Is $A \Rightarrow \forall x(A(x))$ provable in classical predicate calculus?

Question

My question is whether $A \Rightarrow \forall x(A(x))$ is provable in the classical predicate calculus. My intuition would say yes because using finite domain truth tables one can check (I hope I am not wrong) that $A \Rightarrow \forall x(A(x))$ is a tautology. Because if $A$ evaluates false for some variable then $\forall x(A(x))$ is false so implication is true and if $A$ evaluates true for all variables then both $A$ for each variable is true and so is $\forall x(A(x))$, so implication is true as well.

I am confused because in Kleene's "Mathematical Logic" he says that $A \vdash \forall x (A(x))$ is not true. Here, he means that $A \vdash B$ if $B$ is deducible from $A$ when all free variables of $A$ are held constant. I think this statement contradicts the fact that $A \Rightarrow \forall x(A(x))$ is provable due to the following reasoning.

1. $A \Rightarrow B, A \vdash B$ is a valid deduction in predicate calculus.
2. Then, $A \Rightarrow \forall x(A(x)), A \vdash \forall x(A(x))$ is a valid deduction.
3. Because $A \Rightarrow \forall x(A(x))$ is provable, it means $A \vdash \forall x(A(x))$.

I would appreciate if you can help me with this.

Answer 1

What $P\vdash Q$ should mean when $P$ and $Q$ have free variables is handled in different ways for different presentations of classical (and other) logics. For Hilbert-style presentations of logic, it is often defined to be $\forall P\vdash\forall Q$ where $\forall P$ means the universal closure of $P$, i.e. $P$ with all free variables bound by universal quantifiers.

In other presentations it makes less sense to do this, and even for Hilbert-style presentations you can make a different choice which Kleene does. One hint on what it should mean from Kleene's definition of $\vdash$ is in the "held constant". One way of viewing this is that when considering $P\vdash Q$ where free variables occur in $P$ and/or $Q$ is that those free variables become constants of your signature.

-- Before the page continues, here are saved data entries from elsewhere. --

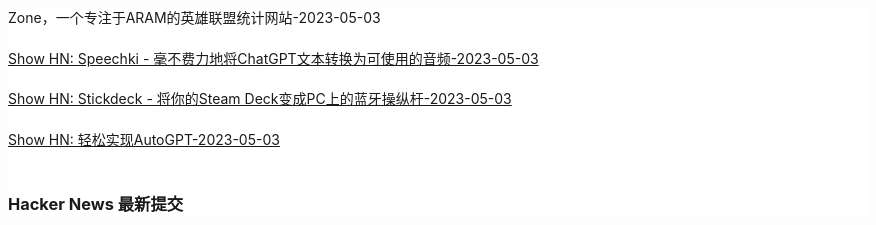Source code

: Zone，一个专注于ARAM的英雄联盟统计网站-2023-05-03</a><br/><br/><a target=_blank rel=nofollow href="https://news.ycombinator.com/item?id=35797133" >Show HN: Speechki - 毫不费力地将ChatGPT文本转换为可使用的音频-2023-05-03</a><br/><br/><a target=_blank rel=nofollow href="https://github.com/DiscreteTom/stickdeck" >Show HN: Stickdeck - 将你的Steam Deck变成PC上的蓝牙操纵杆-2023-05-03</a><br/><br/><a target=_blank rel=nofollow href="https://www.agenthub.dev/?fuel_source_id=15cb1357-ae09-498c-97b0-390cbe8a4d38" >Show HN: 轻松实现AutoGPT-2023-05-03</a><br/><br/>







###  Hacker News 最新提交
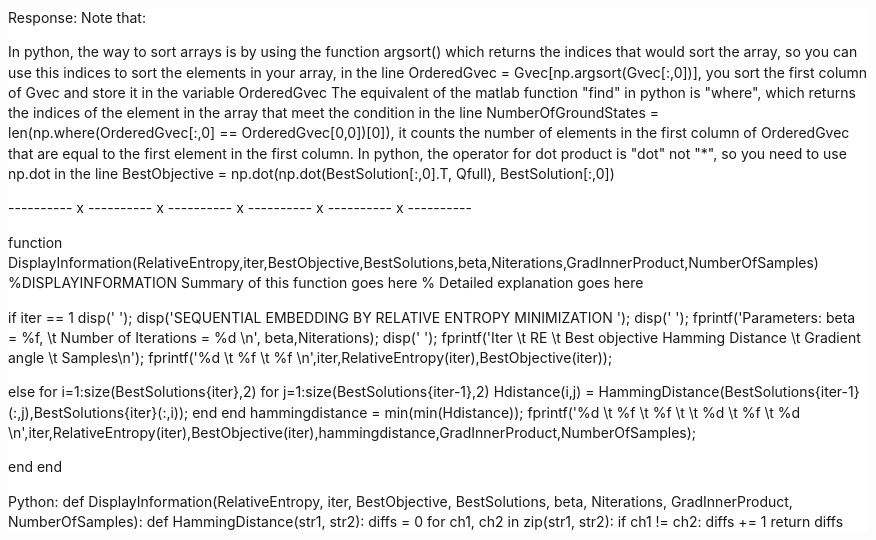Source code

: 
Response: 
Note that:

In python, the way to sort arrays is by using the function argsort() which returns the indices that would sort the array, so you can use this indices to sort the elements in your array, in the line OrderedGvec = Gvec[np.argsort(Gvec[:,0])], you sort the first column of Gvec and store it in the variable OrderedGvec
The equivalent of the matlab function "find" in python is "where", which returns the indices of the element in the array that meet the condition in the line NumberOfGroundStates = len(np.where(OrderedGvec[:,0] == OrderedGvec[0,0])[0]), it counts the number of elements in the first column of OrderedGvec that are equal to the first element in the first column.
In python, the operator for dot product is "dot" not "*", so you need to use np.dot in the line BestObjective = np.dot(np.dot(BestSolution[:,0].T, Qfull), BestSolution[:,0])



---------- x ---------- x ---------- x ---------- x ---------- x ----------

function  DisplayInformation(RelativeEntropy,iter,BestObjective,BestSolutions,beta,Niterations,GradInnerProduct,NumberOfSamples)
%DISPLAYINFORMATION Summary of this function goes here
%   Detailed explanation goes here


if iter == 1
    disp(' ');
    disp('SEQUENTIAL EMBEDDING BY RELATIVE ENTROPY MINIMIZATION ');
    disp(' ');
    fprintf('Parameters: beta = %f, \t Number of Iterations = %d \n', beta,Niterations);
    disp(' ');
    fprintf('Iter \t  RE \t         Best objective   Hamming Distance \t Gradient angle \t Samples\n');
    fprintf('%d \t %f \t %f \n',iter,RelativeEntropy(iter),BestObjective(iter));
    
else
    for i=1:size(BestSolutions{iter},2)
        for j=1:size(BestSolutions{iter-1},2)
            Hdistance(i,j) = HammingDistance(BestSolutions{iter-1}(:,j),BestSolutions{iter}(:,i));
        end
    end
    hammingdistance = min(min(Hdistance));
    fprintf('%d \t %f \t %f \t \t %d \t %f \t %d \n',iter,RelativeEntropy(iter),BestObjective(iter),hammingdistance,GradInnerProduct,NumberOfSamples);

end
end

Python: 
def DisplayInformation(RelativeEntropy, iter, BestObjective, BestSolutions, beta, Niterations, GradInnerProduct, NumberOfSamples):
    def HammingDistance(str1, str2):
        diffs = 0
        for ch1, ch2 in zip(str1, str2):
            if ch1 != ch2:
                diffs += 1
        return diffs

That is, $P(x)\vdash Q(x)$ means, "add $\mathsf{c}$ to the signature as a constant and see if $P(\mathsf c)\vdash Q(\mathsf c)$, which now only talks about closed formulas, is derivable.

For your specific case, it should then be clear why $A(y)\vdash\forall x.A(x)$ isn't derivable. $A(1)$, say, doesn't imply $\forall x.A(x)$. Your "proof" fails because, unsurprisingly $A\Rightarrow\forall x.A(x)$ isn't a "tautology". Your semantic argument fails because if $A$ holds for some but not all elements in the domain, then there is an interpretation of $A(\mathsf c)\Rightarrow \forall x.A(x)$ that interprets $\mathsf c$ as a value for which $A$ holds but $\forall x.A(x)$ producing "true" implying "false". Again, you wouldn't expect $A(1)\Rightarrow \forall x.A(x)$ to be valid.